KARACHI: Pakistan on Tuesday lowered the retail price of high-speed diesel while keeping petrol prices unchanged for the next two weeks, offering limited relief to transporters and businesses as the country navigates inflation pressures and economic reforms.

Fuel prices are closely watched in Pakistan because diesel is widely used in freight transport, agriculture and power generation, meaning changes can quickly feed into food prices and overall inflation. Petrol, meanwhile, primarily affects private motorists and urban consumers. The government revises fuel prices every fortnight, based largely on global oil prices, exchange rates and taxes.

The move comes as Pakistan seeks to balance inflation control with fiscal discipline under an International Monetary Fund loan program, which limits the government’s ability to offer broad fuel subsidies. Energy pricing has been a sensitive political issue in the country, where fuel costs directly affect household budgets and business expenses.

“The government has revised the prices of the petroleum products based on recommendations of OGRA,” the petroleum division said in a notification issued late Monday, referring to the regulator. 

According to the notification, the price of high-speed diesel was reduced by 14 rupees per liter, bringing it down to 265.65 rupees per liter, effective from today, Dec. 16. The price of petrol, officially termed motor spirit, was left unchanged at 263.45 rupees per liter for the same period.

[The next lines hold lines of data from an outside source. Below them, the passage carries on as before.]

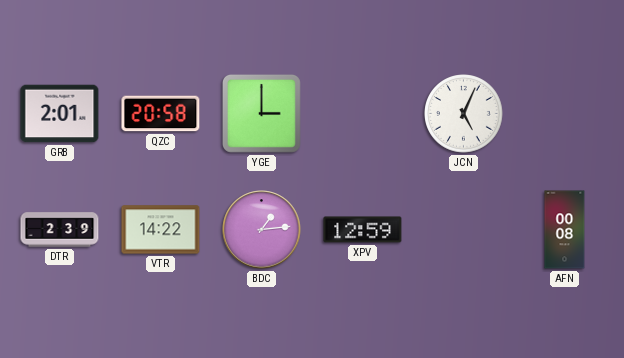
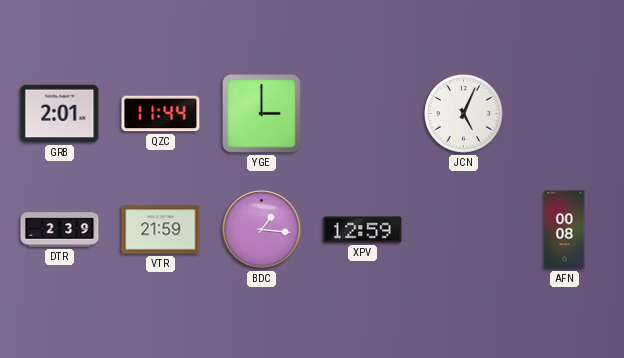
QZC: 20:58 -> 11:44
VTR: 14:22 -> 21:59
BDC: 1:14 -> 1:16
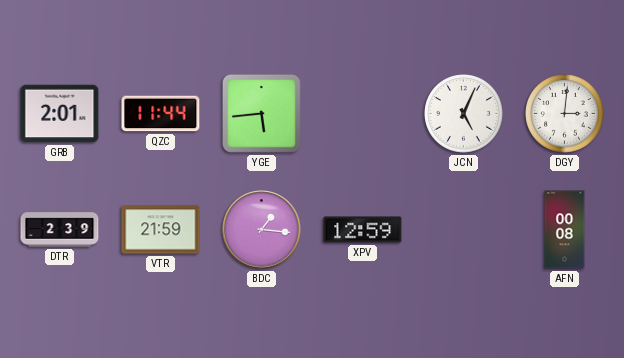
YGE: 3:00 -> 5:44
DGY: none -> 3:01
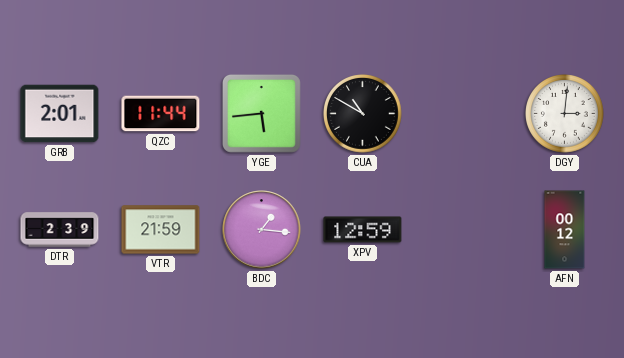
CUA: none -> 10:50
JCN: 5:04 -> none
AFN: 00:08 -> 00:12
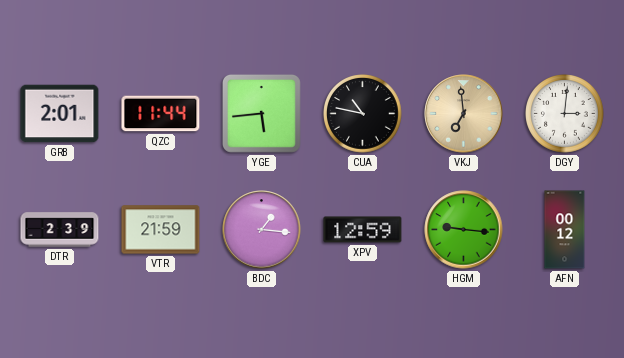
CUA: 10:50 -> 10:47
VKJ: none -> 6:59
HGM: none -> 9:16
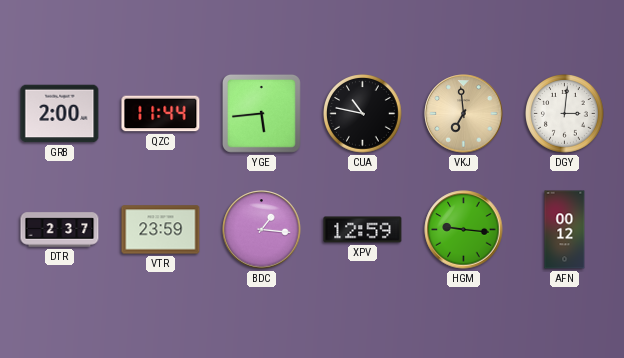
GRB: 2:01 -> 2:00
DTR: 2:39 -> 2:37
VTR: 21:59 -> 23:59
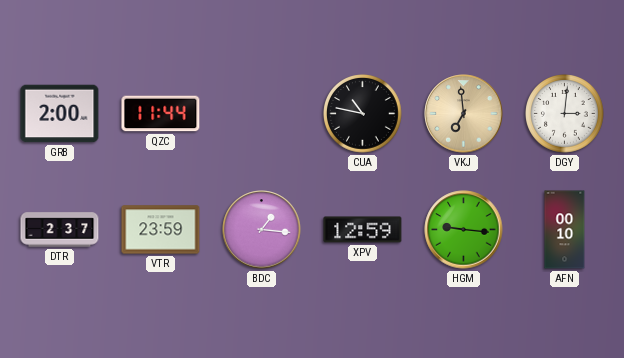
YGE: 5:44 -> none
AFN: 00:12 -> 00:10
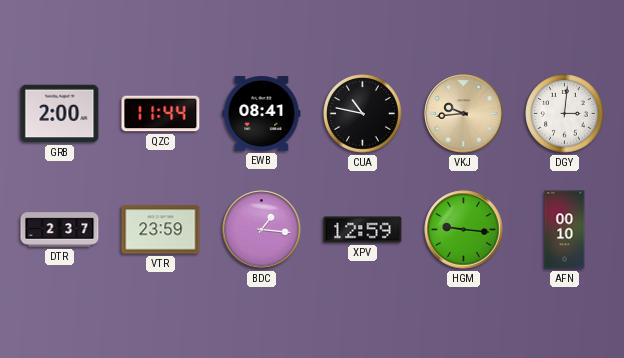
EWB: none -> 08:41
VKJ: 6:59 -> 9:44
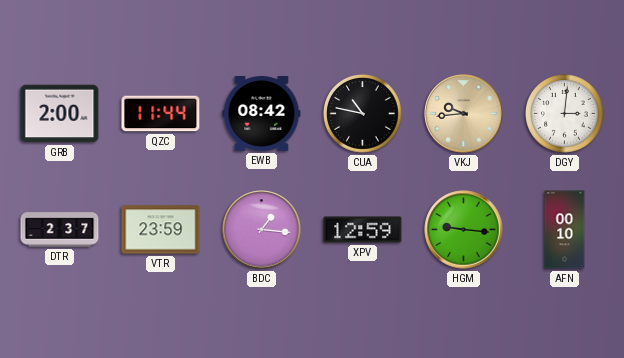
EWB: 08:41 -> 08:42
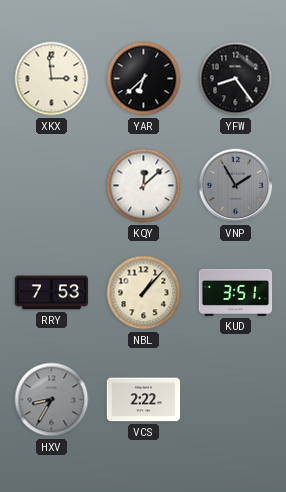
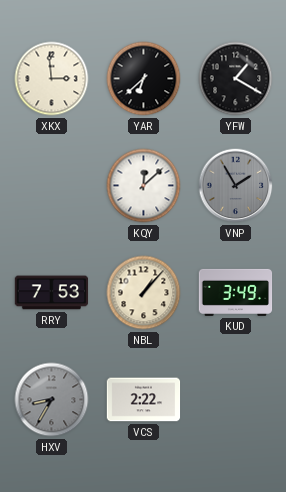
YFW: 8:24 -> 1:20
KUD: 3:51 -> 3:49
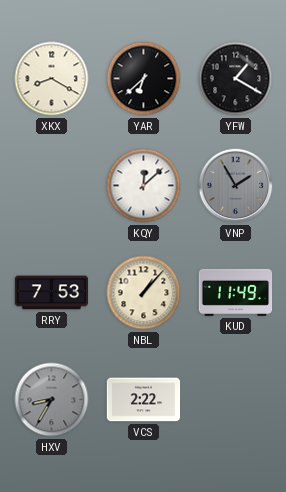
XKX: 2:59 -> 8:20
KUD: 3:49 -> 11:49
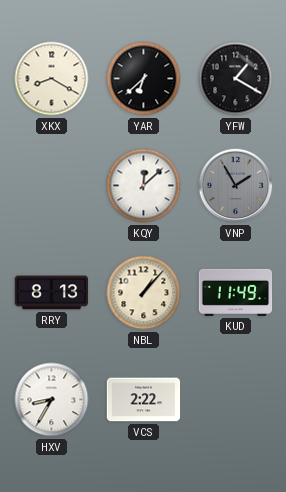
RRY: 7:53 -> 8:13
HXV dial: grey -> white
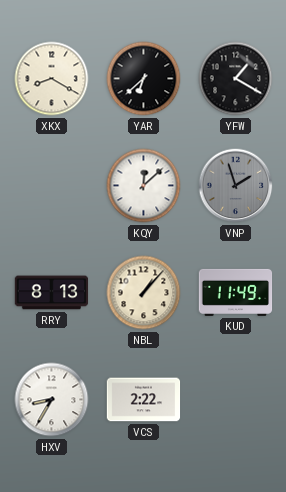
VNP: 1:55 -> 1:57
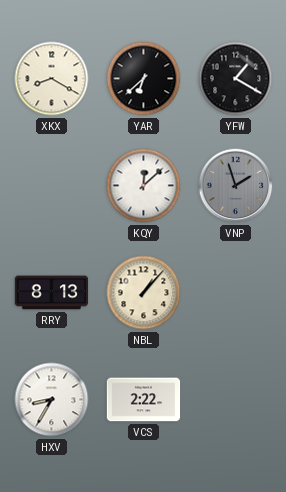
KUD: 11:49 -> none
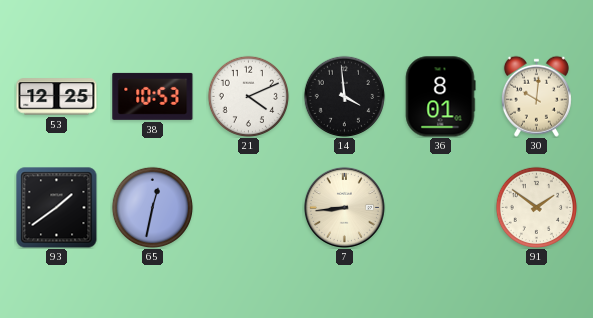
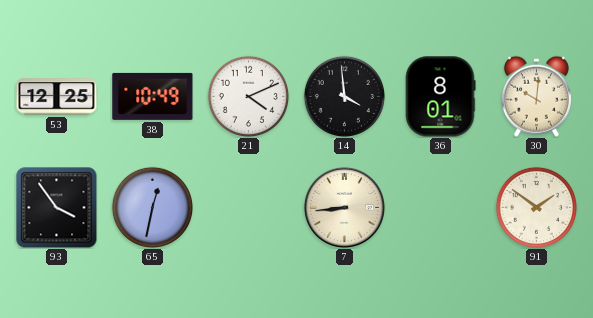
38: 10:53 -> 10:49
93: 1:39 -> 3:54
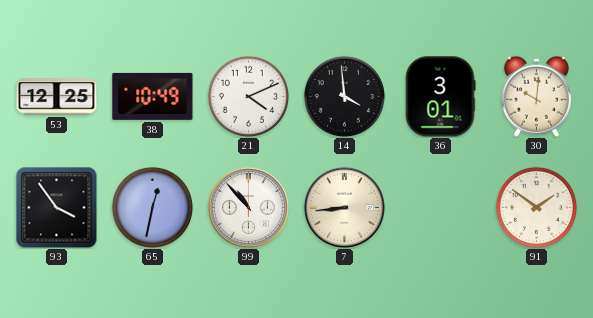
36: 8:01 -> 3:01
99: none -> 10:53
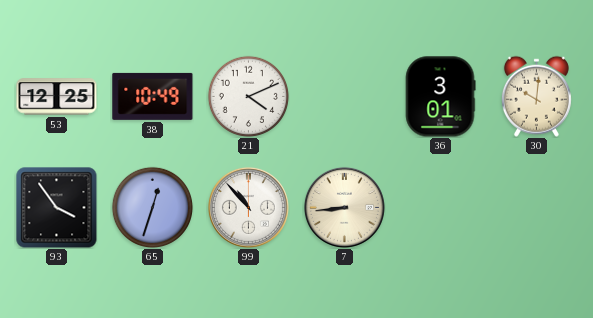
14: 3:59 -> none
65: 12:32 -> 12:33
91: 1:51 -> none
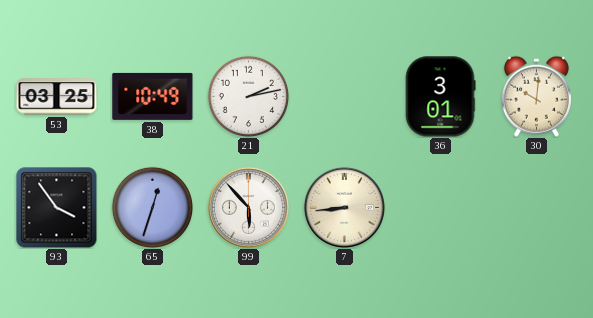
53: 12:25 -> 03:25
21: 4:11 -> 2:13
99: 10:53 -> 5:53
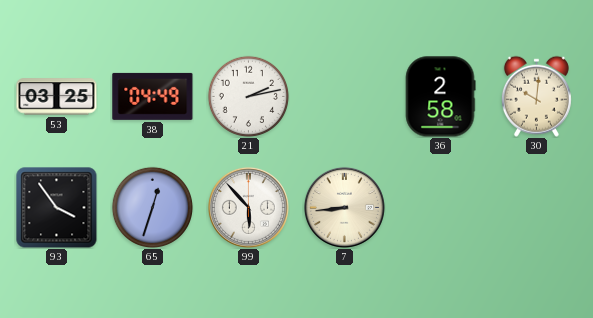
38: 10:49 -> 04:49
36: 3:01 -> 2:58
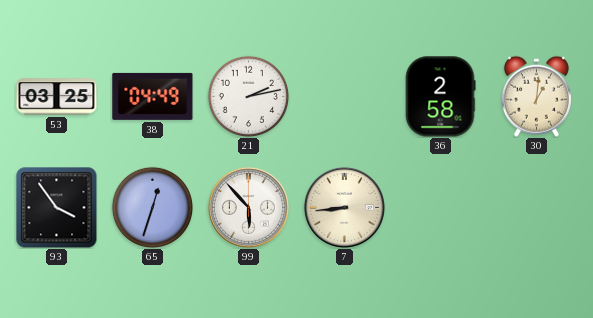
30: 10:01 -> 1:01
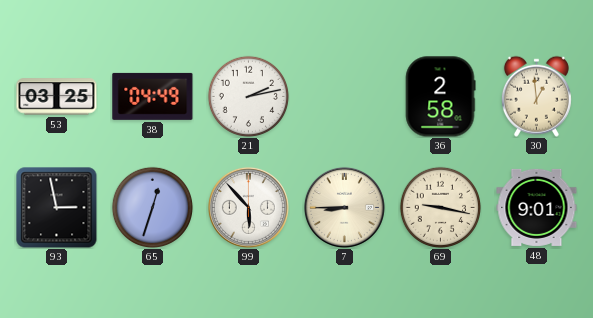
30: 1:01 -> 12:59
93: 3:54 -> 2:58
7: 8:44 -> 8:45
69: none -> 9:17
48: none -> 9:01
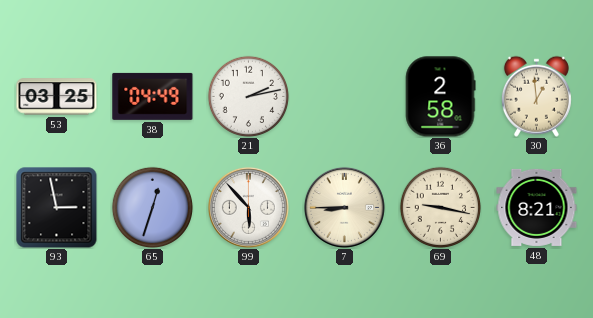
48: 9:01 -> 8:21
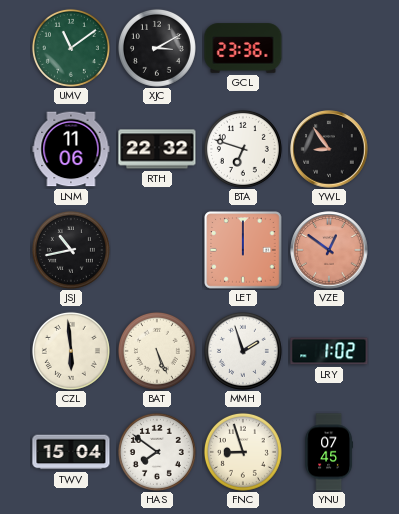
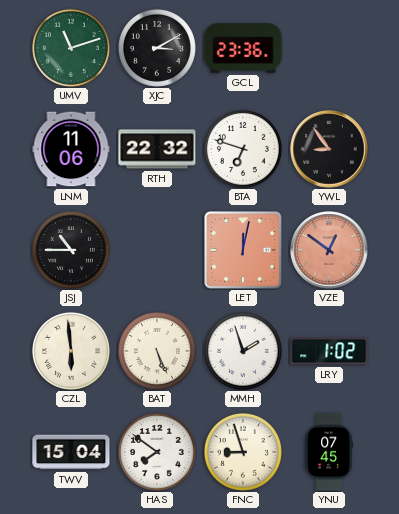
UMV: 11:09 -> 11:12
JSJ: 10:43 -> 10:45
LET: 12:00 -> 12:02
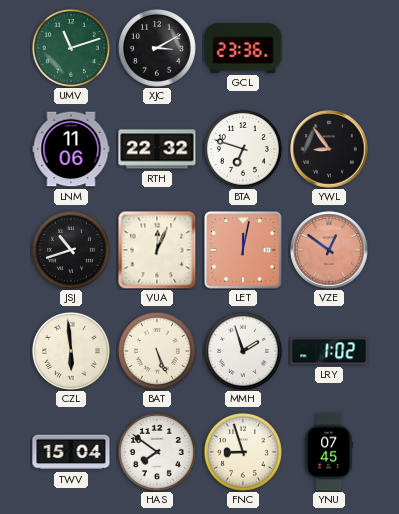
JSJ: 10:45 -> 10:42
VUA: none -> 12:04
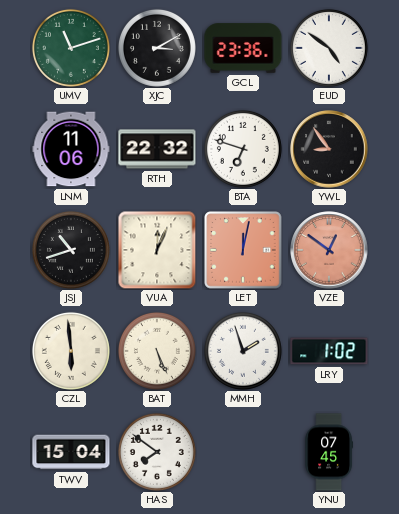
EUD: none -> 4:51
FNC: 8:57 -> none
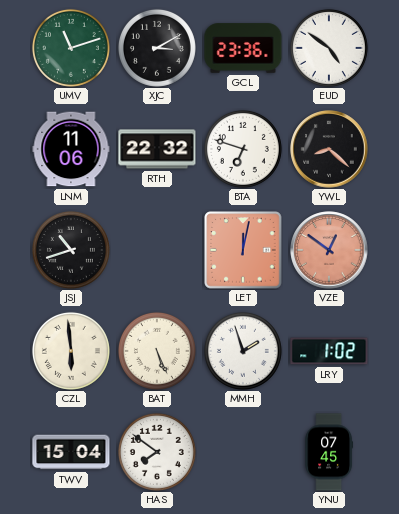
YWL: 8:54 -> 8:22
VUA: 12:04 -> none
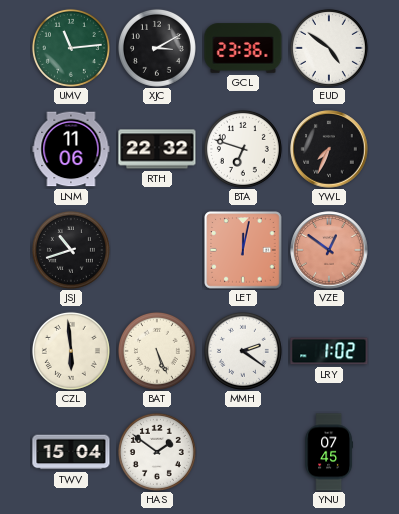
UMV: 11:12 -> 11:14
YWL: 8:22 -> 7:34
MMH: 1:57 -> 2:21
HAS: 7:51 -> 1:51
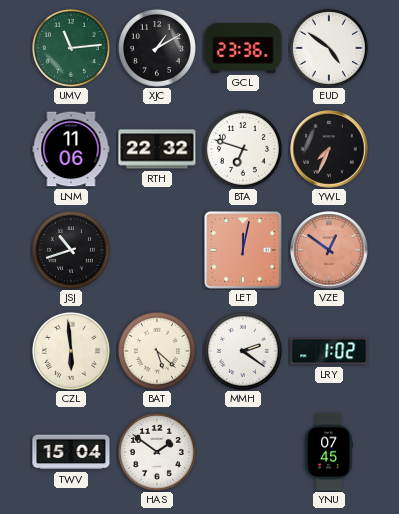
XJC: 3:10 -> 1:10
BAT: 5:26 -> 5:22
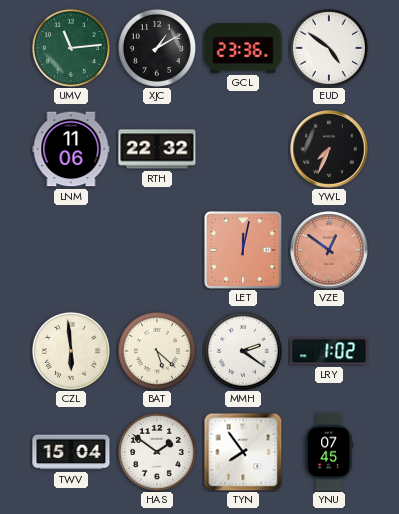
BTA: 6:48 -> none
JSJ: 10:42 -> none
TYN: none -> 7:54
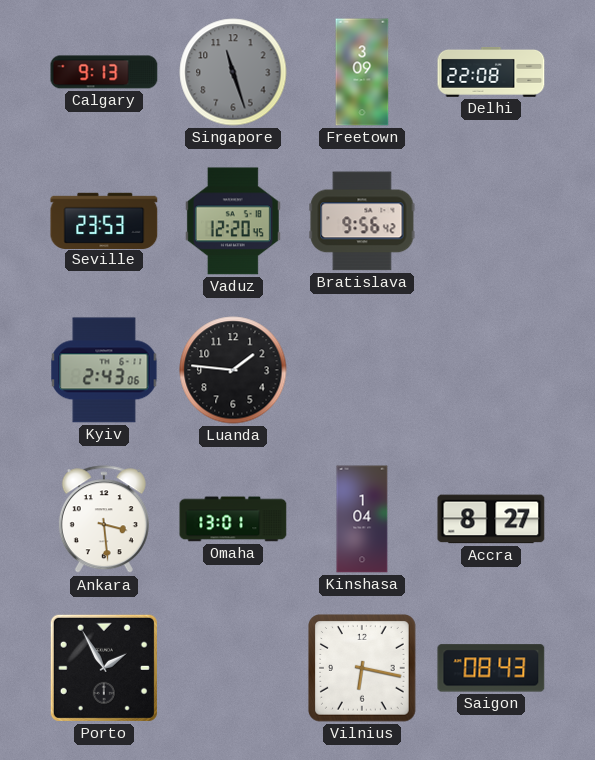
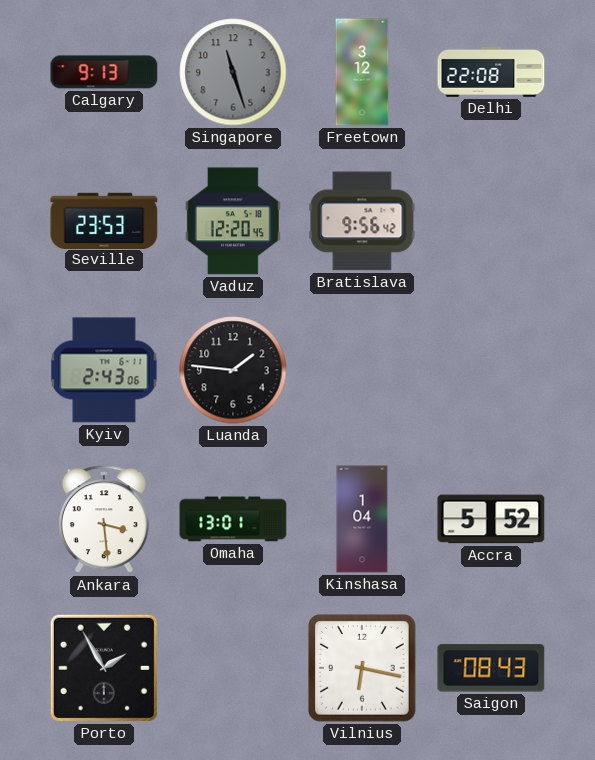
Freetown: 3:09 -> 3:12
Accra: 8:27 -> 5:52
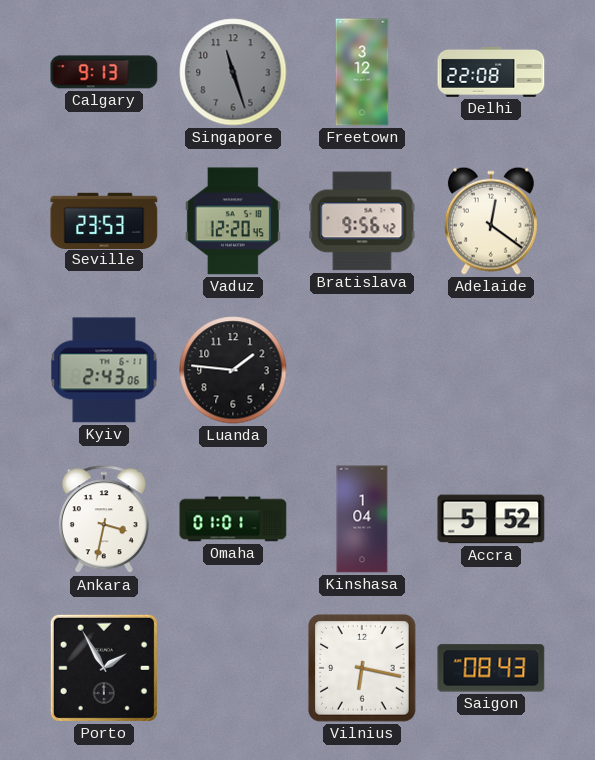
Adelaide: none -> 12:21
Ankara: 3:29 -> 3:32
Omaha: 13:01 -> 01:01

Diesel accounts for a large share of fuel consumption in Pakistan and is critical for trucking, farming machinery and inter-city transport. Analysts say even modest reductions can help contain transport costs, though the impact depends on whether savings are passed on to consumers.

Pakistan has been adjusting fuel prices regularly since removing blanket subsidies in recent years as part of wider economic reforms aimed at reducing budget deficits and stabilizing the economy. The government has repeatedly said that energy pricing decisions must reflect market conditions while protecting public finances.